Kolkata: Tea output in India, the world’s largest producer after China, may reach a record this year as favourable weather in the main growing regions boosts yields, according to the Tea Board of India.

“The harvest may climb to 1.13 billion kilograms this year from 1.11 billion kilograms in 2012," chairman M.G.V.K. Bhanu said in an interview at his office in Kolkata. “Production may increase further to 1.2 billion kilograms by 2017," he said.

A bigger harvest may cap a rally in prices, which have almost doubled since 2007, benefiting retailers including Tata Global Beverages Ltd. and Hindustan Unilever Ltd., while potentially crimping earnings at producers such as McLeod Russel India Ltd. and Jayshree Tea & Industries Ltd. Monsoon, which accounts for more than 70% of the country’s annual rainfall, will be normal this year, the India Meteorological Department said on 26 April.

“Tea being a semi-perishable commodity, any supply-demand imbalance beyond a particular limit will affect the prices very badly," Bhanu said. Production primarily depends on weather conditions. Prices should be such that producers make profits and are in a position to pay for the increase in input costs.
^^^^^^^^^^^^^^^^
[EXERCISE SET]:
a - According to the article on India's tea harvest, why may tea output in India reach a record this year?
b - Write the next few sentences of the article on India's tea harvest, picking up after its final sentence.

[GIVEN DATA]:
^^^^^^^^^^^^^^^^
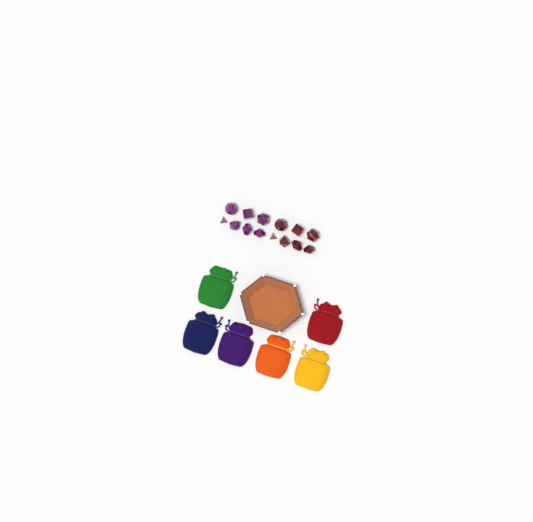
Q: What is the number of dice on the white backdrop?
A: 14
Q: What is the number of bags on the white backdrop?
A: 6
^^^^^^^^^^^^^^^^
[EXPECTED RESULTS]:
a - The Tea Board of India says favorable weather in the main growing regions is boosting yields. That is why it expects the harvest to climb to 1.13 billion kilograms this year, up from 1.11 billion kilograms in 2012.

b -
Average auction prices in India surged to Rs121.81 ($2.15) per kilogram last year from Rs67.27 in 2007 as output remained stagnant and domestic consumption expanded by about 20 million kilograms annually, according to board data. Rising labour and fertilizer costs also fuelled the rally, according to the board.

“McLeod expects a rebound in its production this year because of favourable weather," chief financial officer Kamal Baheti said in a phone interview. “We had lost about 8% of our crop last year due to bad weather. We should be able to recover the crop this year," he said.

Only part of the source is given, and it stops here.